Exercise directions: Give every naming line in the material below, from kingdom through common name, as a JSON list of strings with one string per line and blank lines omitted.

Raw data:
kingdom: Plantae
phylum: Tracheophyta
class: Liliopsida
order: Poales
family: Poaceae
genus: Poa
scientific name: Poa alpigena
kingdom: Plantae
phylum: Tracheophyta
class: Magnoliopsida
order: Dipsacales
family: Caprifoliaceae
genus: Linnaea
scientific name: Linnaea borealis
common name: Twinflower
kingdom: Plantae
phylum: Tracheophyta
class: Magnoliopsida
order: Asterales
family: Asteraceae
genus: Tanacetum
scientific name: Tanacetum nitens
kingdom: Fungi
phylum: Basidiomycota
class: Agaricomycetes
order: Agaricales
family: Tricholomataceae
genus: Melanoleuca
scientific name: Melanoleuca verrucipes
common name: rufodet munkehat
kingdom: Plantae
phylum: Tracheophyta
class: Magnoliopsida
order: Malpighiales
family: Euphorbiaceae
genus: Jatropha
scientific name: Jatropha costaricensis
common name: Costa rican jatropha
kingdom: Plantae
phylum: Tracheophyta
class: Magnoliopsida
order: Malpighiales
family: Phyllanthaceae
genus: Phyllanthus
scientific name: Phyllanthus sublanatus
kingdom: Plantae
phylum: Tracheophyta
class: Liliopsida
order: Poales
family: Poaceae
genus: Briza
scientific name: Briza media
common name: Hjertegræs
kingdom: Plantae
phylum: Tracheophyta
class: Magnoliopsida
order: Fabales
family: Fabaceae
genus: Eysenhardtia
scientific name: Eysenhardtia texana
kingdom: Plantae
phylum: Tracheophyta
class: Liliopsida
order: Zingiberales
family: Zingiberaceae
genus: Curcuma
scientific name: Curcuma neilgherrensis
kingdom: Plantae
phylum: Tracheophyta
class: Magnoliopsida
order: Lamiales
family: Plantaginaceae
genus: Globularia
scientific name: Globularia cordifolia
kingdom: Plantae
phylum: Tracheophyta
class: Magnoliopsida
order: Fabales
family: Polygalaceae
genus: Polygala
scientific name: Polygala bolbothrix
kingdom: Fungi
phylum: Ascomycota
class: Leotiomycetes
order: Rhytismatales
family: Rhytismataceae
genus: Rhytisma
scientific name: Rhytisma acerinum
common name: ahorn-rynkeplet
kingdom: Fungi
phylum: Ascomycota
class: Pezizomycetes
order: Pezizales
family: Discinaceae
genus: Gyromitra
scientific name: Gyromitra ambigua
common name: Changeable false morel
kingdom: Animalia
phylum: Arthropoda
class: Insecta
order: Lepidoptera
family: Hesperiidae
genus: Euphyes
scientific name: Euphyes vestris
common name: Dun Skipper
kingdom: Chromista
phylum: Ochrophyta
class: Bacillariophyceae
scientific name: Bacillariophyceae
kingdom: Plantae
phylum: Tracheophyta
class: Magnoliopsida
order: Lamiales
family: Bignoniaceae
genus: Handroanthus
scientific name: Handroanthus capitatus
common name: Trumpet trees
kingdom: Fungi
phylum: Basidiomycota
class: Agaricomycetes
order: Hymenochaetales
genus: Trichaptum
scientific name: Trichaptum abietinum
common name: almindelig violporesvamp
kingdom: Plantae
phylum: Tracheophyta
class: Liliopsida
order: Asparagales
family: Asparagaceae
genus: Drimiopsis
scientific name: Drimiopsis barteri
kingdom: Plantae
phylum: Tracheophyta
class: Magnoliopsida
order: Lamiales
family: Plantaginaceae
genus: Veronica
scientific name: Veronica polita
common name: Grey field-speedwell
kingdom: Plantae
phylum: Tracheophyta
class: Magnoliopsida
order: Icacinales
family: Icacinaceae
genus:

Exercise result:
[
  "kingdom: Plantae",
  "phylum: Tracheophyta",
  "class: Liliopsida",
  "order: Poales",
  "family: Poaceae",
  "genus: Poa",
  "scientific name: Poa alpigena",
  "kingdom: Plantae",
  "phylum: Tracheophyta",
  "class: Magnoliopsida",
  "order: Dipsacales",
  "family: Caprifoliaceae",
  "genus: Linnaea",
  "scientific name: Linnaea borealis",
  "common name: Twinflower",
  "kingdom: Plantae",
  "phylum: Tracheophyta",
  "class: Magnoliopsida",
  "order: Asterales",
  "family: Asteraceae",
  "genus: Tanacetum",
  "scientific name: Tanacetum nitens",
  "kingdom: Fungi",
  "phylum: Basidiomycota",
  "class: Agaricomycetes",
  "order: Agaricales",
  "family: Tricholomataceae",
  "genus: Melanoleuca",
  "scientific name: Melanoleuca verrucipes",
  "common name: rufodet munkehat",
  "kingdom: Plantae",
  "phylum: Tracheophyta",
  "class: Magnoliopsida",
  "order: Malpighiales",
  "family: Euphorbiaceae",
  "genus: Jatropha",
  "scientific name: Jatropha costaricensis",
  "common name: Costa rican jatropha",
  "kingdom: Plantae",
  "phylum: Tracheophyta",
  "class: Magnoliopsida",
  "order: Malpighiales",
  "family: Phyllanthaceae",
  "genus: Phyllanthus",
  "scientific name: Phyllanthus sublanatus",
  "kingdom: Plantae",
  "phylum: Tracheophyta",
  "class: Liliopsida",
  "order: Poales",
  "family: Poaceae",
  "genus: Briza",
  "scientific name: Briza media",
  "common name: Hjertegræs",
  "kingdom: Plantae",
  "phylum: Tracheophyta",
  "class: Magnoliopsida",
  "order: Fabales",
  "family: Fabaceae",
  "genus: Eysenhardtia",
  "scientific name: Eysenhardtia texana",
  "kingdom: Plantae",
  "phylum: Tracheophyta",
  "class: Liliopsida",
  "order: Zingiberales",
  "family: Zingiberaceae",
  "genus: Curcuma",
  "scientific name: Curcuma neilgherrensis",
  "kingdom: Plantae",
  "phylum: Tracheophyta",
  "class: Magnoliopsida",
  "order: Lamiales",
  "family: Plantaginaceae",
  "genus: Globularia",
  "scientific name: Globularia cordifolia",
  "kingdom: Plantae",
  "phylum: Tracheophyta",
  "class: Magnoliopsida",
  "order: Fabales",
  "family: Polygalaceae",
  "genus: Polygala",
  "scientific name: Polygala bolbothrix",
  "kingdom: Fungi",
  "phylum: Ascomycota",
  "class: Leotiomycetes",
  "order: Rhytismatales",
  "family: Rhytismataceae",
  "genus: Rhytisma",
  "scientific name: Rhytisma acerinum",
  "common name: ahorn-rynkeplet",
  "kingdom: Fungi",
  "phylum: Ascomycota",
  "class: Pezizomycetes",
  "order: Pezizales",
  "family: Discinaceae",
  "genus: Gyromitra",
  "scientific name: Gyromitra ambigua",
  "common name: Changeable false morel",
  "kingdom: Animalia",
  "phylum: Arthropoda",
  "class: Insecta",
  "order: Lepidoptera",
  "family: Hesperiidae",
  "genus: Euphyes",
  "scientific name: Euphyes vestris",
  "common name: Dun Skipper",
  "kingdom: Chromista",
  "phylum: Ochrophyta",
  "class: Bacillariophyceae",
  "scientific name: Bacillariophyceae",
  "kingdom: Plantae",
  "phylum: Tracheophyta",
  "class: Magnoliopsida",
  "order: Lamiales",
  "family: Bignoniaceae",
  "genus: Handroanthus",
  "scientific name: Handroanthus capitatus",
  "common name: Trumpet trees",
  "kingdom: Fungi",
  "phylum: Basidiomycota",
  "class: Agaricomycetes",
  "order: Hymenochaetales",
  "genus: Trichaptum",
  "scientific name: Trichaptum abietinum",
  "common name: almindelig violporesvamp",
  "kingdom: Plantae",
  "phylum: Tracheophyta",
  "class: Liliopsida",
  "order: Asparagales",
  "family: Asparagaceae",
  "genus: Drimiopsis",
  "scientific name: Drimiopsis barteri",
  "kingdom: Plantae",
  "phylum: Tracheophyta",
  "class: Magnoliopsida",
  "order: Lamiales",
  "family: Plantaginaceae",
  "genus: Veronica",
  "scientific name: Veronica polita",
  "common name: Grey field-speedwell",
  "kingdom: Plantae",
  "phylum: Tracheophyta",
  "class: Magnoliopsida",
  "order: Icacinales",
  "family: Icacinaceae",
  "genus:"
]